:: Instruction ::
Locate every line in the items below that contains the string "población", and copy each of those lines. Case counts when matching.

:: Excerpts from a dataset ::
++++++++

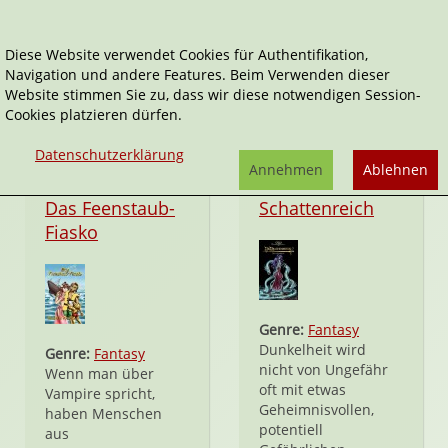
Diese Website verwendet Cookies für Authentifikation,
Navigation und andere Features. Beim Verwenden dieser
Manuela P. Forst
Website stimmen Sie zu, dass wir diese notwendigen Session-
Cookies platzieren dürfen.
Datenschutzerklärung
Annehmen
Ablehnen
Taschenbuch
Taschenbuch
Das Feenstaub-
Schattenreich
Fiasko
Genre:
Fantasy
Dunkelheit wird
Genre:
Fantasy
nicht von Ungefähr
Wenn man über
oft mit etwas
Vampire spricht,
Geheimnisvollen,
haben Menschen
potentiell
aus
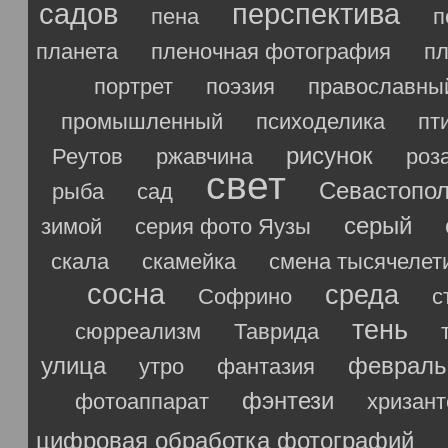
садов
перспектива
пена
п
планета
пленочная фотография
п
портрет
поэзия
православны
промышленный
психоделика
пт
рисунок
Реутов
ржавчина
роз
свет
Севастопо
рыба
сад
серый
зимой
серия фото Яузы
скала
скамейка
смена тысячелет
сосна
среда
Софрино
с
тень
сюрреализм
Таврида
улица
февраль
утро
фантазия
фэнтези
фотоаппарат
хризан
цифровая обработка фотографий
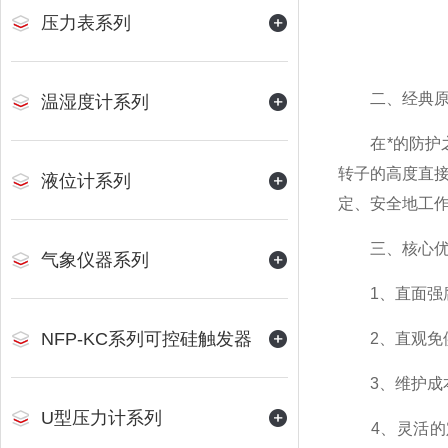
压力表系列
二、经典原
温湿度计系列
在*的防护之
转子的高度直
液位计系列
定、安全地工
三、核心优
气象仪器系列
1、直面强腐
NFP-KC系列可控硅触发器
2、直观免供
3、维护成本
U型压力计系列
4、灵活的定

++++++++

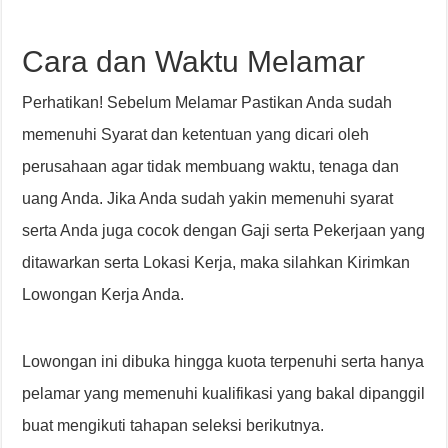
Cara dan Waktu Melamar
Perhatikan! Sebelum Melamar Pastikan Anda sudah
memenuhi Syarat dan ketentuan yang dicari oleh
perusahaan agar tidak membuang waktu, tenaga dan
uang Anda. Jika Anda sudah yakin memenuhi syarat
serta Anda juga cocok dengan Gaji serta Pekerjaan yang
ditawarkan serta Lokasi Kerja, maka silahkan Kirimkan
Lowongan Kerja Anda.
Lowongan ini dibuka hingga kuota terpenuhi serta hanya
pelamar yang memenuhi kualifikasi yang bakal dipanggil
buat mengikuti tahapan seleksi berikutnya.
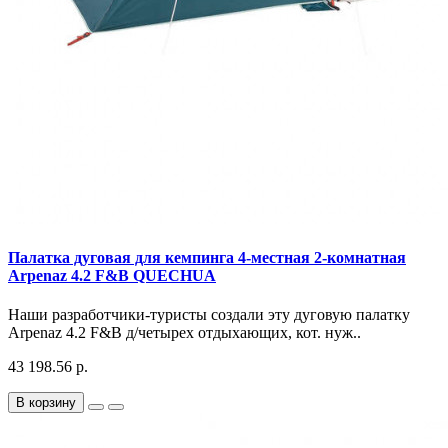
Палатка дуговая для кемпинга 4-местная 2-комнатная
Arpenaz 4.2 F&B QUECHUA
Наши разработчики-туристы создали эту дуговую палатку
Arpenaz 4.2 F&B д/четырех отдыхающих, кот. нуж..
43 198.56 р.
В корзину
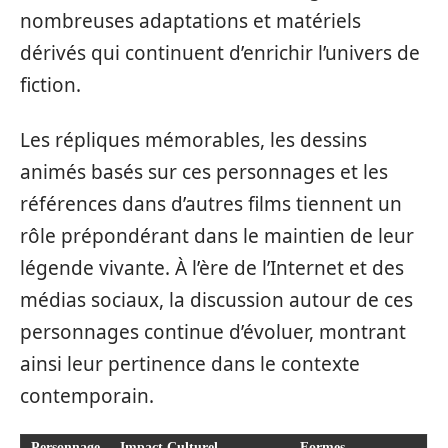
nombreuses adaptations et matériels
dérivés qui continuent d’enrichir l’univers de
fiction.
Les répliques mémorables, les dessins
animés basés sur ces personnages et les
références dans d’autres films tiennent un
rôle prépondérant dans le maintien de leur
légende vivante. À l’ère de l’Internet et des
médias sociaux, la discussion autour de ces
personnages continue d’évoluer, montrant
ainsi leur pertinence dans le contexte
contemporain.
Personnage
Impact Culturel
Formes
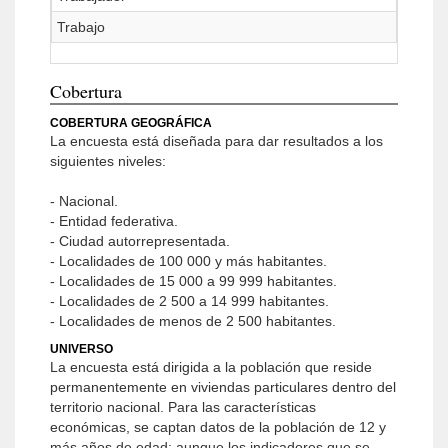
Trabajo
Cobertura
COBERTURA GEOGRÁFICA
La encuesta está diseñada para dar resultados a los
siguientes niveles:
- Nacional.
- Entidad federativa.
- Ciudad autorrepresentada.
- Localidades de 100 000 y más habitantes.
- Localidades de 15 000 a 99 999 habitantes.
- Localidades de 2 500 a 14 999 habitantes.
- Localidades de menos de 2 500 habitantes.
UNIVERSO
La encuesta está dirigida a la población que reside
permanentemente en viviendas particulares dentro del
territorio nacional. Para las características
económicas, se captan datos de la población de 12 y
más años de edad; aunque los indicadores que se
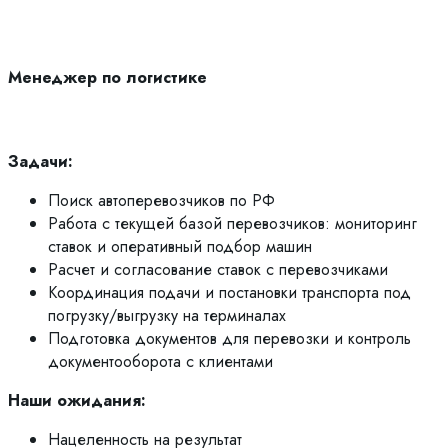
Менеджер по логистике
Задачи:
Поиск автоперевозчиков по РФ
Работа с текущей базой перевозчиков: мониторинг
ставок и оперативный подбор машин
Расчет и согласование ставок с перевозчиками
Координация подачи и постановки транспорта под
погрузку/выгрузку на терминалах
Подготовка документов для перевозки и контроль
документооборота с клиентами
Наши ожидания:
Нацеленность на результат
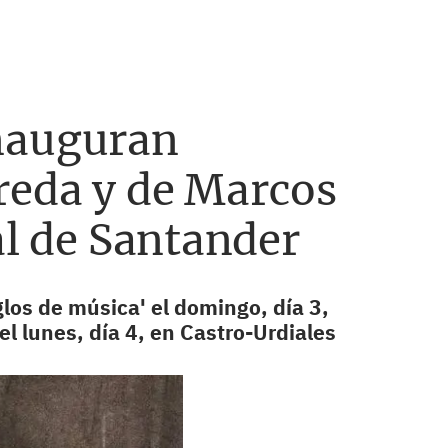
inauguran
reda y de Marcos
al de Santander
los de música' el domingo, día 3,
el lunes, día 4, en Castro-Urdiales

++++++++

:: Exercise solution ::
La encuesta está dirigida a la población que reside
económicas, se captan datos de la población de 12 y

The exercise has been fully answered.